Salmo de payaso




          Dirijo este humilde salmo ante ti, Jesús. No soy más que un pobre payaso. Mis manos, como puedes ver, no traen ricos presentes, aunque me gustaría. Tan sólo esta sonrisa de payaso que, incluso, en los momentos amargos se mantiene alegre. Mi mejor hato no es el traje de noche de los grandes actores, sino estos pobres pantalones arrugados que intento componer  con mis tirantes y un chaqué cuyos ojales, del uso, son demasiado grandes.

Sé que son de escaso valor para Ti, Señor; pero Tú, Niño también, podrás comprenderme. Cuando salgo al escenario –el público a la espera de nuevas emociones- mi palabra y mis gestos se dirigen a los niños. ¡Chsss...! No le digas a nadie que los mayores también me escuchan con atención.

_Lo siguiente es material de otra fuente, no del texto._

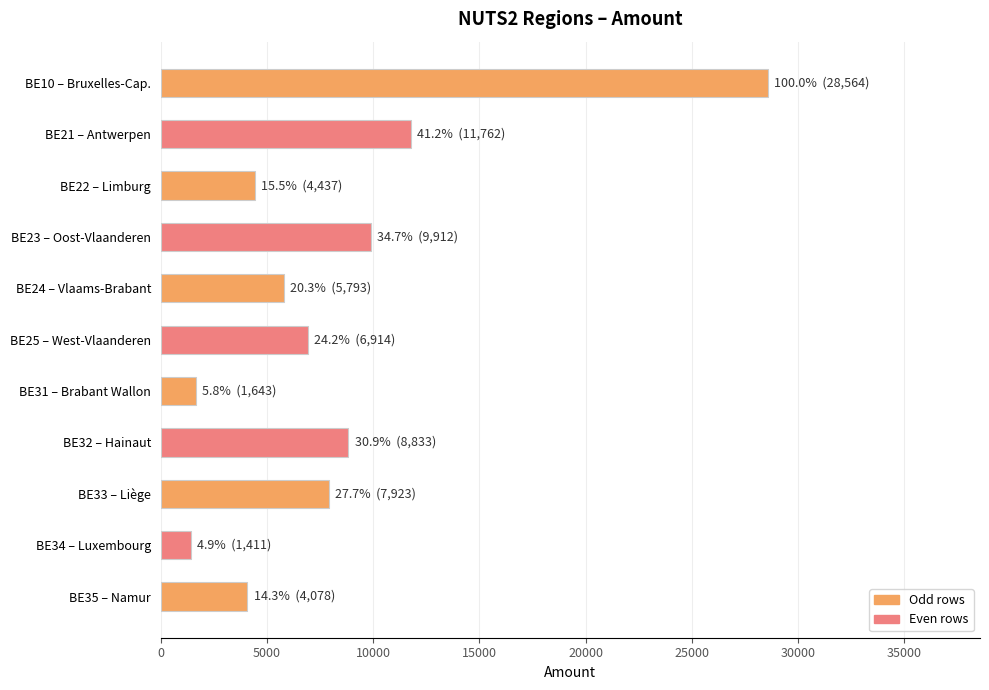

The value at BE32 – Hainaut is 8833. True or false?

True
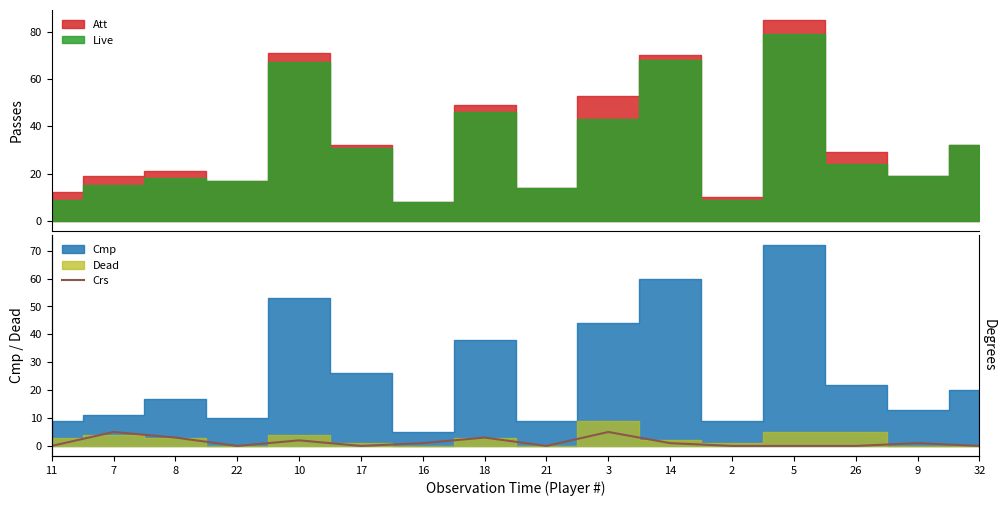

Reading right to left, extract all data points from this chart.

32=0	9=1	26=0	5=0	2=0	14=1	3=5	21=0	18=3	16=1	17=0	10=2	22=0	8=3	7=5	11=0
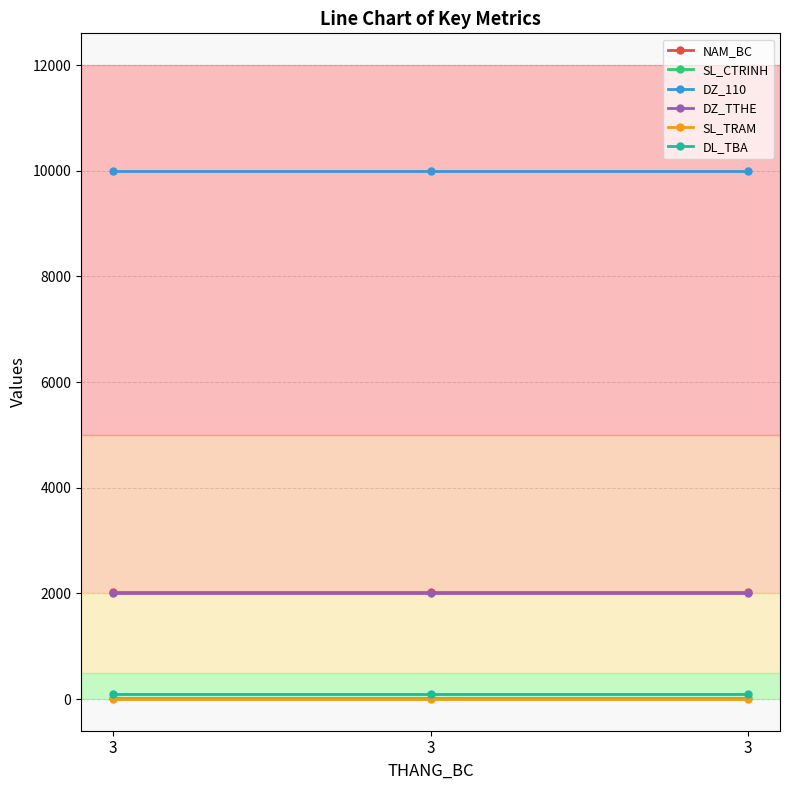

Read the DZ_110 value at 3.

10000.0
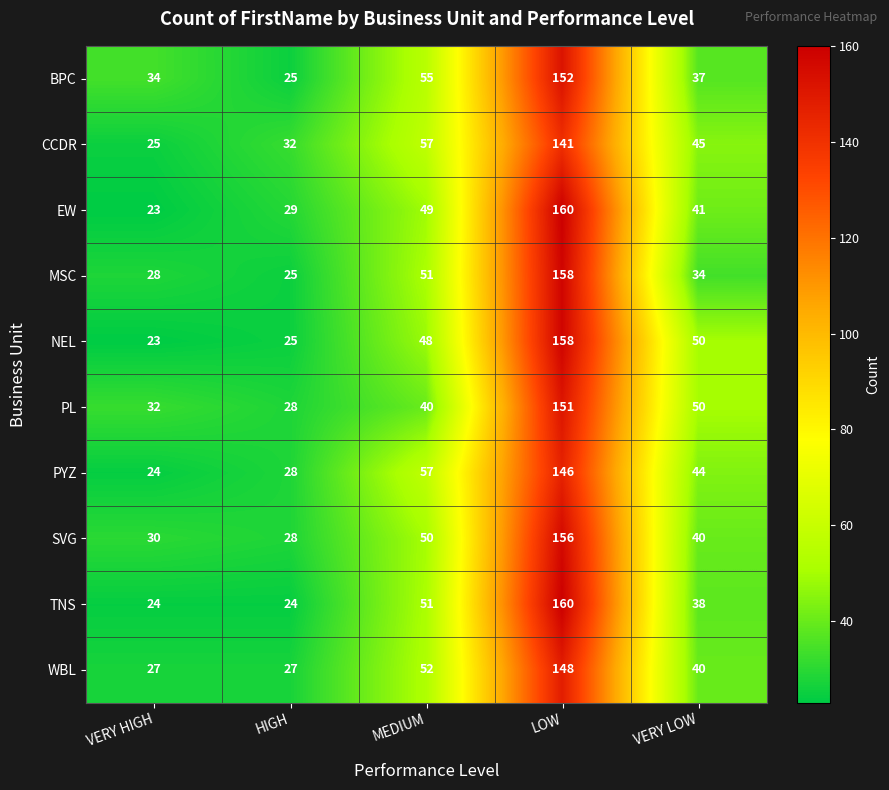

Which label corresponds to the largest value in the chart?

LOW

Entonces mis cómicas ropas se vuelven graciosas y entrañables: no me importa que mis pantalones sean bombachos, ni mis zapatos grandes... Mis bolsillos, vacíos hasta entonces, se abren para encontrar una flor con que consolar el llanto de un niño o de una niña, un globo con que iluminar su sonrisa e, incluso, ¿por qué no?, una pirueta que acabe conmigo en el suelo. Permíteme siempre, Señor, mantener vivo este espíritu joven que aún vive en mí.
             
Hoy ante Ti, Niño Jesús, sólo traigo mi oficio de payaso, con mi gran sonrisa, mis enguantadas manos, el corazón dispuesto y mis zapatos blancos, muy blancos.